Nicht weniger spannend geht es an der Princess Alice Bank etwa 45 Seemeilen vor der Küste Faials zu. Die sternklare Nacht ist bitterkalt. Nur die Pottwale, die beim Auftauchen gigantische Wasserfontänen ausstoßen, durchbrechen die Stille auf dem Nordatlantik. Zum Sonnenaufgang erreicht das Boot nach drei Stunden den Tiefseeberg.

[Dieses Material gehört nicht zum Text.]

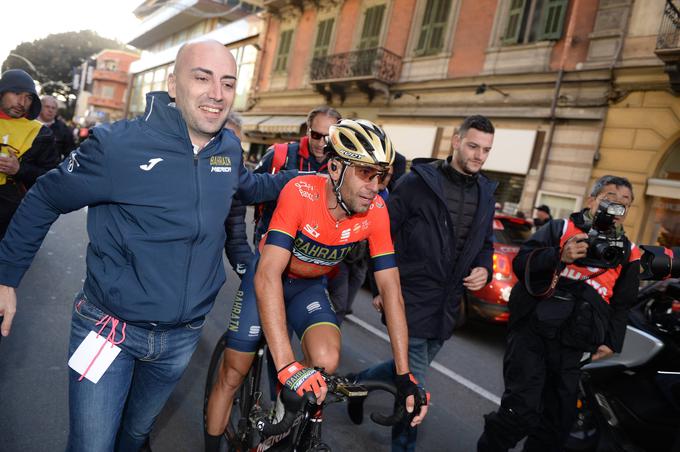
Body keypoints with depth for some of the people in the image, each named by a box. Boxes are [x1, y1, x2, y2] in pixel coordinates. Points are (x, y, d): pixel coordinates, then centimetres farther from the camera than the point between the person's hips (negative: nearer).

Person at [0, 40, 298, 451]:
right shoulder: (119, 143, -18)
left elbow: (250, 187, 19)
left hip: (181, 337, 4)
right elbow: (44, 201, -4)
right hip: (109, 329, -4)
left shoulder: (230, 148, -4)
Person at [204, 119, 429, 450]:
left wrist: (404, 375, -21)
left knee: (327, 361, -22)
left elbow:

Bei diesem Tauchgang wird einem spektakulär vor Augen geführt, warum die portugiesischen Azoren zwischen Europa und Nordamerika zu den besten Tauchgebieten Europas gehören. Schon vom Boot aus sind die grünlichen Silhouetten der gigantischen Mobula-Teufelsrochen auszumachen, die hier in Schwärmen von bis zu 15 Tieren ihre Runden ziehen. Riesige Barrakuda- und Makrelenschwärme mischen sich mit Atlantischen Bonitos und Zackenbarschen. Plötzlich lenken zwei bis zu zehn Meter lange Walhaie auf der Suche nach Plankton die Aufmerksamkeit auf sich.

Auf Flores ist die Mischung aus Irland und Hawaii wohl am spektakulärsten. Vor allem beim Canyoning, dem Schluchtenwandern, wird einem bewusst, dass die Azoren noch wilder und abenteuerlicher als Madeira oder die Kanaren sind. Die Auswahl an Kletterrouten ist enorm. Canyoning-Guide Marco Melo kennt an die 50 Strecken auf Flores. Er gehört zu den Pionieren seiner Branche, der viele Schluchten entdeckt und präpariert hat. Mit Neoprenanzug und Helm ausgerüstet seilt man sich abwechselnd an kleinen Wasserfällen ab, schwimmt oder springt gar aus einigen Metern Höhe in Naturpools.

Heute führt Marco Gäste mit Erfahrung an die mit Wasserfällen übersäte Steilwand José de Fraga. Durch dichtes Grün geht es den steilen Berg hinauf. Der Abstieg hat mit Wandern allerdings nichts zu tun. Mehr als 200 Meter stürzt die Wand in die Tiefe. An verschiedenen Wasserfällen muss sich die Gruppe bis zu 40 Meter abseilen. Das Wasser knallt auf den Helm, während man aus schwindelerregender Höhe auf den Atlantischen Ozean blickt. „An der Fajã Grande gibt es Canyoningstrecken mit Höhenunterschieden von bis zu 300 Metern“, versichter Malo. Adrenalin pur!